Una lista interessante (che potrebbe andare avanti a lungo: kermesse, mitico, un attimino/momentino/minutino, attenzionare, ecc.), e lievemente inquietante: sono parole che in qualche misura usiamo quasi tutti, io di sicuro. Non solo, ma forse anche inquietante potrebbe far parte della lista. E allora, come si fa? Franco, che è un raffinato intellettuale, me la spiega così: “Sì, il linguaggio “ci parla” (o, meglio, siamo parlati dal linguaggio). Un po’, però, si può resistere: mi sembra che la capacità di resistere dipenda per così dire dalla profondità, da qualcosa che sta sotto la superficie.” Ecco, questo è uno sforzo che si può provare a fare: cercare le parole un pochino sotto la superficie. L’altro tentativo che si può fare è quello di ascoltarsi. Pare ovvio, ma spesso l’impressione è che le persone siano sorde a se stesse, in preda ai sintomi dell’avvelenamento, completamente “parlate” dal linguaggio. Basta accendere la televisione per accertarsene: alcuni conduttori (per esempio di telegiornali, non faccio nomi che tengo famiglia) sono evidentemente allo stadio terminale, e la connessione bocca-orecchie-cervello si è fusa completamente.
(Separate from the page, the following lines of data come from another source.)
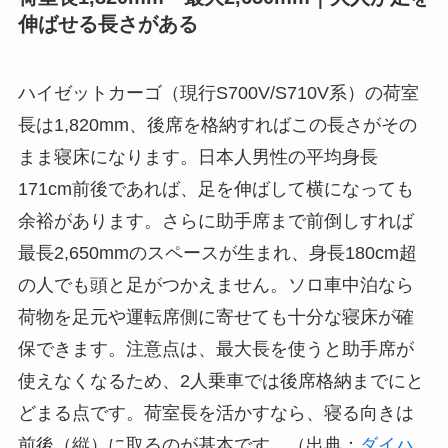
伸ばせる長さがある
ハイゼットカーゴ（現行S700V/S710V系）の荷室
長は1,820mm、後席を格納すればこの長さがその
まま寝床になります。日本人男性の平均身長
171cm前後であれば、足を伸ばして横になっても
余裕があります。さらに助手席まで前倒しすれば
最長2,650mmのスペースが生まれ、身長180cm超
の人でも頭と足がつかえません。ソロ車中泊なら
荷物を足元や運転席側に寄せても十分な寝床が確
保できます。注意点は、最大長を使うと助手席が
使えなくなるため、2人乗車では後席格納までにと
どまる点です。荷室長を活かすなら、寝る向きは
前後（縦）に取るのが基本です。（出典：
ダイハ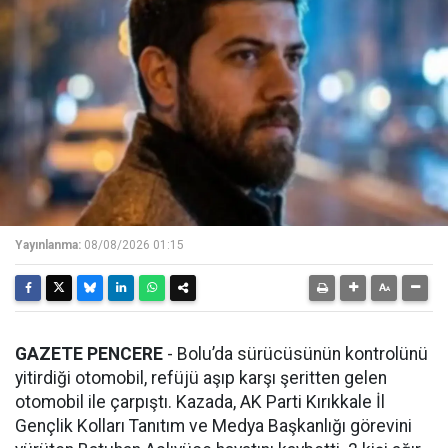
Yayınlanma:
08/08/2026 01:15
GAZETE PENCERE
- Bolu’da sürücüsünün kontrolünü
yitirdiği otomobil, refüjü aşıp karşı şeritten gelen
otomobil ile çarpıştı. Kazada, AK Parti Kırıkkale İl
Gençlik Kolları Tanıtım ve Medya Başkanlığı görevini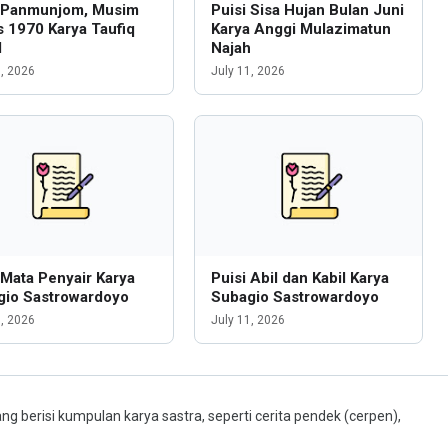
i Panmunjom, Musim
Puisi Sisa Hujan Bulan Juni
 1970 Karya Taufiq
Karya Anggi Mulazimatun
l
Najah
6, 2026
July 11, 2026
 Mata Penyair Karya
Puisi Abil dan Kabil Karya
gio Sastrowardoyo
Subagio Sastrowardoyo
1, 2026
July 11, 2026
ng berisi kumpulan karya sastra, seperti cerita pendek (cerpen),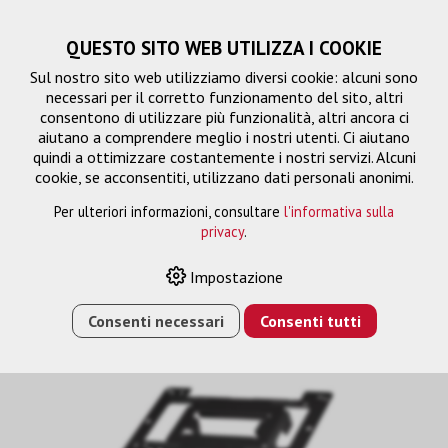
QUESTO SITO WEB UTILIZZA I COOKIE
Sul nostro sito web utilizziamo diversi cookie: alcuni sono
necessari per il corretto funzionamento del sito, altri
consentono di utilizzare più funzionalità, altri ancora ci
aiutano a comprendere meglio i nostri utenti. Ci aiutano
quindi a ottimizzare costantemente i nostri servizi. Alcuni
cookie, se acconsentiti, utilizzano dati personali anonimi.
Per ulteriori informazioni, consultare
l'informativa sulla
privacy
.
Soluzione di montaggio
Impostazione
Consenti necessari
Consenti tutti
HOME
›
E-SHOP
›
SOLUZIONE DI MONTAGGIO
›
ELPMB30
MONTAGGIO A SOFFITTO LOW PROFILE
Naturalmente i media sono tra i principali untori della lingua, e il linguaggio grossolano della tv, e dei media in rete, è una delle ragioni del degrado linguistico.

Sul linguaggio dei politici invece sono tutti d’accordo: secondo Burroughs “serve a confondere, invece che a spiegare”. Fabbri è più disilluso: “I politici, purtroppo, oggi sono le persone più superficiali di tutte.” In certi casi raggiungendo un paradosso letale: più parlano, meno hanno da dire.